KOMPAS.com - Mungkinkah di matahari turun hujan? Jika iya, apakah hujan di sana juga berupa tetesan air?
Pertanyaan ini akhirnya terjawab setelah para ilmuwan NASA mendeteksi kemunculan "hujan plasma" mengalir di permukaan matahari.
Hujan yang tentunya bukan berupa air itu akhirnya dapat menjelaskan mengapa atmosfer di permukaan matahari lebih panas dibanding permukaan bintang.
Kalau hujan di Bumi jatuh ke tanah berupa air, maka hujan di matahari bentuknya lebih mirip roda berputar dan berupa tetesan plasma panas yang jatuh dari atmosfer luar matahari (korona) ke bawah menuju permukaan bintang.
Baca juga: Demi Atasi Polusi Udara, Korsel Ingin Kerja Sama dengan China Bikin Hujan Buatan
Meski memiliki bentuk berbeda, data baru yang dikumpulkan teleskop resolusi tinggi Solar Dynamics Observatory NASA menunjukkan bahwa hujan plasma di korona cara kerjanya mirip dengan hujan di Bumi, hanya ada beberapa pengecualian.
Bedanya dengan hujan di Bumi, hujan plasma matahari memiliki suhu sangat panas yang mencapai mencapai jutaan derajat Celsius.
Selain sangat panas, plasma merupakan gas bermuatan listrik dan dapat melacak garis-garis medan magnet atau loop yang muncul di permukaan matahari.
Melansir Space.com, Selasa (16/4/2019), para ahli menemukan bahwa suhu plasma bisa mencapai 1 juta derajat Celsius. Plasma super panas ini dapat memperluas area loop dan berkumpul di struktur puncak.
Ketika plasma mendingin, ia akan mengembun dan gravitasi menariknya ke bawah menciptakan hujan di korona.
Sebelumnya para ilmuwan terus mencari tanda tentang hujan korona dalam fitur lebih besar, loop-magnetik-loop alias helmet streamers yang membentang jutaan mil di permukaan matahari.
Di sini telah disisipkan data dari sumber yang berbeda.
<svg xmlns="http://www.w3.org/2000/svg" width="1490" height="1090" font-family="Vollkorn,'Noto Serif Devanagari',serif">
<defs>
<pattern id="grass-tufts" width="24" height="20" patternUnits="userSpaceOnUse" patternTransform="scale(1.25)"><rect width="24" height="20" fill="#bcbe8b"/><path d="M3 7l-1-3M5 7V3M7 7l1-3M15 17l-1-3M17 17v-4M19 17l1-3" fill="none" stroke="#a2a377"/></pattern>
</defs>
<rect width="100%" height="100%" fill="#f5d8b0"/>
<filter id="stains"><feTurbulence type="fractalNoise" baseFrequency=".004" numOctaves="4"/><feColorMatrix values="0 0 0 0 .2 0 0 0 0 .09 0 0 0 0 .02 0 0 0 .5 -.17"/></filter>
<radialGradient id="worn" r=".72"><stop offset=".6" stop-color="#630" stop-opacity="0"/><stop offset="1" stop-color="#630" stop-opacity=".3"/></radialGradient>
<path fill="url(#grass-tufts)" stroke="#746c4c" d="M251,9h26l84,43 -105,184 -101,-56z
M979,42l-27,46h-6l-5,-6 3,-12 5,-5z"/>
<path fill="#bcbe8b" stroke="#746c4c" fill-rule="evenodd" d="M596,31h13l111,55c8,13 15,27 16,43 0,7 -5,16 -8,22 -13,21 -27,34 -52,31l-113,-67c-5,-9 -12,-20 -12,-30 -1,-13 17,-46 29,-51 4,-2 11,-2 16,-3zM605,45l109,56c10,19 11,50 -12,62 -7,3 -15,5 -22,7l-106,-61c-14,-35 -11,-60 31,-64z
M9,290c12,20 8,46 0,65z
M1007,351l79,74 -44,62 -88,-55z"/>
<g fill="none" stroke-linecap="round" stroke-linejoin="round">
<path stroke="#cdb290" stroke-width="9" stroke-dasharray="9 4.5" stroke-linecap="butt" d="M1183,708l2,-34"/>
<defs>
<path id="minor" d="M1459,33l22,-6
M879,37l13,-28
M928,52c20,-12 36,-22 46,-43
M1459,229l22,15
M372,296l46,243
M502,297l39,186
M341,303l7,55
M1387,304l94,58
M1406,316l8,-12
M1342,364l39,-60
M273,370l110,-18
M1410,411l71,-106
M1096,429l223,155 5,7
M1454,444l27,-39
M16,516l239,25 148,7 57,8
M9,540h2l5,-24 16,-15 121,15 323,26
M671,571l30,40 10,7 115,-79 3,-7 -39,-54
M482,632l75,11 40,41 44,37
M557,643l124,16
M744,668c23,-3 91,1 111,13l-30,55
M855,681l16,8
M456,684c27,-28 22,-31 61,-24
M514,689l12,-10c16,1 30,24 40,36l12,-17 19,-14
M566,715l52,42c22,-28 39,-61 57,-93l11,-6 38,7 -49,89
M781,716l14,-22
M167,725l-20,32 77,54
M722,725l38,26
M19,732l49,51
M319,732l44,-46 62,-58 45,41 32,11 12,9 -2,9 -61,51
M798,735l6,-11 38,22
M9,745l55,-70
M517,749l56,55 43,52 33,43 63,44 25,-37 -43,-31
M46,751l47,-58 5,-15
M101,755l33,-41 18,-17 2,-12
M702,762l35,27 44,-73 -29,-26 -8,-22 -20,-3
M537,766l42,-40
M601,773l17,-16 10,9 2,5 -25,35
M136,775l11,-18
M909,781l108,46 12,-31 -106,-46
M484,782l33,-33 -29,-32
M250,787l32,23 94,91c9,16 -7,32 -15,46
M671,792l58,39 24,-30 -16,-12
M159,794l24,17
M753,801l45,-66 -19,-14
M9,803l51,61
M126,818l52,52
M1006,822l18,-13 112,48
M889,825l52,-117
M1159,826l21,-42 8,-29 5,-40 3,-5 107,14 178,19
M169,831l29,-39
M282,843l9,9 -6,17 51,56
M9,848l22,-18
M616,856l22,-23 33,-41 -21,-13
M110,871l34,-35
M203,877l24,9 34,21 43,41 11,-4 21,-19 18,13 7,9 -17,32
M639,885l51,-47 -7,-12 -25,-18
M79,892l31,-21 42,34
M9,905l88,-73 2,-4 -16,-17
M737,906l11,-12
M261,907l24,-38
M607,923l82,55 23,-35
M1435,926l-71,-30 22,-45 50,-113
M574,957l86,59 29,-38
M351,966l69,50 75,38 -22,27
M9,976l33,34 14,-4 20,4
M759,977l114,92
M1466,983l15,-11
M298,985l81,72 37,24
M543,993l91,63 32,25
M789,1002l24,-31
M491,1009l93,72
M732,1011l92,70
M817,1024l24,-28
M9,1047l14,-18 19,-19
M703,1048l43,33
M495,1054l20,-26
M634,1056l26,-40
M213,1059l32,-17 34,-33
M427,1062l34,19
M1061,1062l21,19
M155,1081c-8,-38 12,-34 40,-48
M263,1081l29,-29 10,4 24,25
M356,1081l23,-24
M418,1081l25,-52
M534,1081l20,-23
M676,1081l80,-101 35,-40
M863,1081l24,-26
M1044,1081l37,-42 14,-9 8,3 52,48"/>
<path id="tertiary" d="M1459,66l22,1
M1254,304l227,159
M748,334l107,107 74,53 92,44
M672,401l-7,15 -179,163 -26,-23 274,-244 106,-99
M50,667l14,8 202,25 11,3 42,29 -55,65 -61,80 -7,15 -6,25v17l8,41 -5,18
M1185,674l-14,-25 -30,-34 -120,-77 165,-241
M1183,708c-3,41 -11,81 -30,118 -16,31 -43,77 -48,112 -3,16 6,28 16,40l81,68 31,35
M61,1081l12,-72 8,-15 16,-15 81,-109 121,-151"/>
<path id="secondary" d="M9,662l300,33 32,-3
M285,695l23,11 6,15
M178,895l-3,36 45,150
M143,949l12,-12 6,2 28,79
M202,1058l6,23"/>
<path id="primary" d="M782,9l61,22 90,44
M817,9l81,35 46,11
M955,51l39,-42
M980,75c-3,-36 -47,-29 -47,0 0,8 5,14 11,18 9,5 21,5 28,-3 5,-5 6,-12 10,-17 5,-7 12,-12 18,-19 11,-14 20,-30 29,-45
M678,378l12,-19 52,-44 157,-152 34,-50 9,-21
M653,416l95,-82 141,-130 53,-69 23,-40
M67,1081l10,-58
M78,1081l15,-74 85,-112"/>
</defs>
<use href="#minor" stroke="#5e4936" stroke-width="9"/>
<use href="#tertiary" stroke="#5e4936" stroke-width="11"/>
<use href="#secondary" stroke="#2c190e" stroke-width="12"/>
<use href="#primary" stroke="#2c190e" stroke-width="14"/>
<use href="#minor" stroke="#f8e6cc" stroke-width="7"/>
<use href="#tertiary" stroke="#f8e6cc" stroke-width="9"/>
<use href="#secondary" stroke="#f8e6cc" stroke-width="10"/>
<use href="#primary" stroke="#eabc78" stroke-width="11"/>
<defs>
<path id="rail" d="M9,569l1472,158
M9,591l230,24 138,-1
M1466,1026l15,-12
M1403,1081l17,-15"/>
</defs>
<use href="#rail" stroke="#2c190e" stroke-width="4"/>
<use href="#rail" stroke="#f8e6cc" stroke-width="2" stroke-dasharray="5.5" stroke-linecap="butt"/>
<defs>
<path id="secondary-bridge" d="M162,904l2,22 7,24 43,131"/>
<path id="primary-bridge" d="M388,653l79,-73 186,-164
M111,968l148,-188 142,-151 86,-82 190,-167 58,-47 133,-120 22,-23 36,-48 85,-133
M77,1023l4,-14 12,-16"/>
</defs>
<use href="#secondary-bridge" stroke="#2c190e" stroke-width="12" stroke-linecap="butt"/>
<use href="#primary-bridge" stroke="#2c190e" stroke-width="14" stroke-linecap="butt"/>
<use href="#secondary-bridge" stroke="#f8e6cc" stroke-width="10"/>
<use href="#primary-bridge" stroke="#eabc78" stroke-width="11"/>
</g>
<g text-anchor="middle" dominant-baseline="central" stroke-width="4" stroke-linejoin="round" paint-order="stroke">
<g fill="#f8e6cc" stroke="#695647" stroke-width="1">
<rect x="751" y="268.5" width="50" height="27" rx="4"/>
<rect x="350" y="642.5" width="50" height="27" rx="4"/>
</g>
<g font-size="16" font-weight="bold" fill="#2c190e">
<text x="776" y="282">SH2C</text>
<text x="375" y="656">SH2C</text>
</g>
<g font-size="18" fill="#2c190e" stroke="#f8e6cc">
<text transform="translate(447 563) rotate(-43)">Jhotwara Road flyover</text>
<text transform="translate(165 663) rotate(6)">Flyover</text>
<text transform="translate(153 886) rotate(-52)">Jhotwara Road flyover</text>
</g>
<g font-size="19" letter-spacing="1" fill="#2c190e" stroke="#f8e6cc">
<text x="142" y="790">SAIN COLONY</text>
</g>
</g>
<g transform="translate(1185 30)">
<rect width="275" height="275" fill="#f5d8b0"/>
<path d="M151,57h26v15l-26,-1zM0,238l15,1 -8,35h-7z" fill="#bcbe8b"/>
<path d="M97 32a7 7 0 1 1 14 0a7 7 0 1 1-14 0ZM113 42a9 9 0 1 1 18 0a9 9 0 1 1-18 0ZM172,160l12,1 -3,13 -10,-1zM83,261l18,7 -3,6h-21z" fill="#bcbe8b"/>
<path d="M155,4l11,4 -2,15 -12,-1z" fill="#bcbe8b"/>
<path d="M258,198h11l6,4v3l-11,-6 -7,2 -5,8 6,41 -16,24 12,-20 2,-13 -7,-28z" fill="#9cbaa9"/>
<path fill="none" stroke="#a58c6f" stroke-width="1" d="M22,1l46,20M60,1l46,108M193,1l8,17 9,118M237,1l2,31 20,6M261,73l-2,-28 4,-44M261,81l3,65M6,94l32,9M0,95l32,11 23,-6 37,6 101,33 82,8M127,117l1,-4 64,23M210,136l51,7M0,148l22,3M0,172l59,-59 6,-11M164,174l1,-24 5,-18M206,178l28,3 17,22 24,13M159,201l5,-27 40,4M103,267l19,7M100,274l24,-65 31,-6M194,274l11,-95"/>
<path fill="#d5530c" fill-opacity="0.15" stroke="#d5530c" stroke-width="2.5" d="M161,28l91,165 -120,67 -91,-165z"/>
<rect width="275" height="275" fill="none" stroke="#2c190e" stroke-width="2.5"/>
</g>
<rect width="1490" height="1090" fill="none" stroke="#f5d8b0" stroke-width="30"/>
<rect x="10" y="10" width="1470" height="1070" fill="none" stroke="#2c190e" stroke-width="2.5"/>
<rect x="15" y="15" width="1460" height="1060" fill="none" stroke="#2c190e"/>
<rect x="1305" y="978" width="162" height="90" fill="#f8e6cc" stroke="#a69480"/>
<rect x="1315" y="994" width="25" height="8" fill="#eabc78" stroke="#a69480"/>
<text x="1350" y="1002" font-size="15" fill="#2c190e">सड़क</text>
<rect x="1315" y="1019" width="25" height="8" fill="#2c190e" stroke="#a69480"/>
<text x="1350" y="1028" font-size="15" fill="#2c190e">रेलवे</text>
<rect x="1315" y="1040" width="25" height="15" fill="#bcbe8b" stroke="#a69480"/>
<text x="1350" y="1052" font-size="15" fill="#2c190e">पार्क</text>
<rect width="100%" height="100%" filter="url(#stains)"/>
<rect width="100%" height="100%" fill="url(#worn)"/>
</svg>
Para peneliti menargetkan bidang itu karena meyakini helmet streamers merupakan salah satu sumber angin matahari lambat.
"Loop-loop ini jauh lebih kecil dibanding yang kami cari," ujar Spiro Antiochos, rekan peneliti sekaligus ahli fisika matahari dari Pusat Penerbangan Antariksa Goddard NASA di Greenbelt, Maryland.
"Hal ini memberi tahu kami bahwa pemanasan korona jauh lebih lokal daripada yang kami pikirkan," imbuhnya.
Oleh sebab itu, temuan para ahli yang terbit di The Astrophysical Journal Letters edisi Jumat (5/4/2019) menjelaskan tentang sumber angin matahari yang lambat dan proses pemanasan korona.
"Jika sebuah lingkaran memiliki hujan korona di atasnya, itu berarti 10 persen atau kurang bagian di bawahnya adalah tempat di mana pemanasan korona terjadi," sambung Emily Mason, rekan penulis studi dan mahasiswa pascasarjana di The Catholic University of America, Washington, DC.
Para peneliti mengidentifikasi tinggi hujan plasma bisa mencapai 48.000 kilometer.